Belady's anomaly demonstrates that increasing the number of page frames may also increase the number of page faults. Suppose the reference string is ω = dcbadcedcbae. The page replacement algorithm is FIFO. Let us consider two memories, one with 3 frames and one with 4 frames.

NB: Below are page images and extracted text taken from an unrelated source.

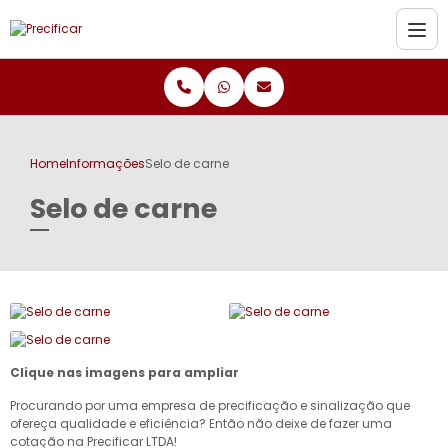
Home
Informações
Selo de carne
Selo de carne
Clique nas imagens para ampliar
Procurando por uma empresa de precificação e sinalização que
ofereça qualidade e eficiência? Então não deixe de fazer uma
cotação na Precificar LTDA!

| time | 0 | 1 | 2 | 3 | 4 | 5 | 6 | 7 | 8 | 9 | 10 | 11 |
|---|---|---|---|---|---|---|---|---|---|---|---|---|
| ω | d | c | b | a | d | c | e | d | c | b | a | e |
| frame 1 | d | d | d | a | a | a | e | e | e | e | e | e |
| frame 2 | c | c | c | d | d | d | d | d | b | a | a | |
| frame 3 | b | b | b | c | c | c | c | c | c | c | ||
| page fault | 1 | 2 | 3 | 4 | 5 | 6 | 7 | 8 | 9 | |||
| page(s) loaded | d | c | b | a | d | c | e | b | a | |||
| page(s) removed | d | c | b | a | d | b |
| time | 0 | 1 | 2 | 3 | 4 | 5 | 6 | 7 | 8 | 9 | 10 | 11 |
|---|---|---|---|---|---|---|---|---|---|---|---|---|
| ω | d | c | b | a | d | c | e | d | c | b | a | e |
| frame 1 | d | d | d | d | d | d | e | e | e | e | a | a |
| frame 2 | c | c | c | c | c | c | d | d | d | d | e | |
| frame 3 | b | b | b | b | b | b | c | c | c | c | ||
| frame 4 | a | a | a | a | a | a | b | b | b | |||
| page fault | 1 | 2 | 3 | 4 | 5 | 6 | 7 | 8 | 9 | 10 | ||
| page(s) loaded | d | c | b | a | e | d | c | b | a | e | ||
| page(s) removed | d | c | b | a | e | a |
The memory with 3 frames produces 9 page faults. The memory with 4 page frames produces 10 page faults.
To see why, look at the pages in memory at each time unit. At time 6, the set of pages in the 3-frame memory is not a subset of the set in the 4-frame memory. This means the 4-frame memory will producing a page fault that does not occur in the 3-frame memory. You can see this again at time 7 and time 10.
If the pages in the frames of a memory are also in the frames of a larger memory, the algorithm is said to be a stack algorithm. Because a stack algorithm by definition prevents the discrepancy above, no stack algorithm can suffer from Belady's anomaly.